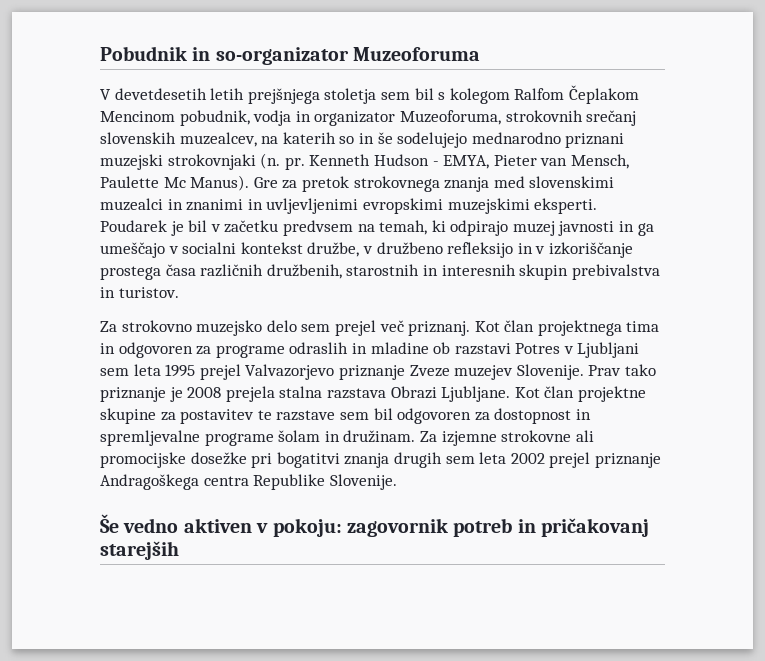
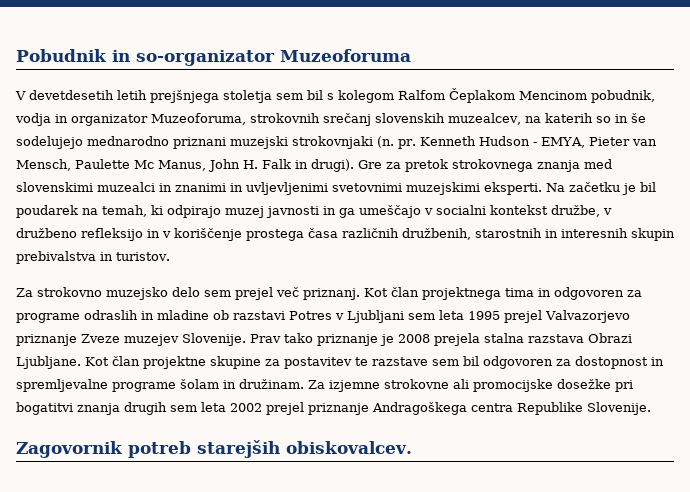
[190,175,250,191] Manus). -> [158,159,354,172] Manus, John H. Falk in drugi).
[362,198,443,214] evropskimi -> [332,183,402,192] svetovnimi
[100,220,353,236] Poudarek je bil v začetku predvsem -> [546,182,656,195] [16,205,78,218] Na začetku je bil poudarek
[548,242,633,258] izkoriščanje -> [174,228,242,241] koriščenje
[100,514,650,537] [100,541,179,560] Še vedno aktiven v pokoju: zagovornik potreb in pričakovanj starejših -> [16,440,412,458] Zagovornik potreb starejših obiskovalcev.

=====

YOUR ASSIGNMENT
Copy the material above word for word, images excluded.

COMPLETED TASK
[190,175,250,191] Manus). -> [158,159,354,172] Manus, John H. Falk in drugi).
[362,198,443,214] evropskimi -> [332,183,402,192] svetovnimi
[100,220,353,236] Poudarek je bil v začetku predvsem -> [546,182,656,195] [16,205,78,218] Na začetku je bil poudarek
[548,242,633,258] izkoriščanje -> [174,228,242,241] koriščenje
[100,514,650,537] [100,541,179,560] Še vedno aktiven v pokoju: zagovornik potreb in pričakovanj starejših -> [16,440,412,458] Zagovornik potreb starejših obiskovalcev.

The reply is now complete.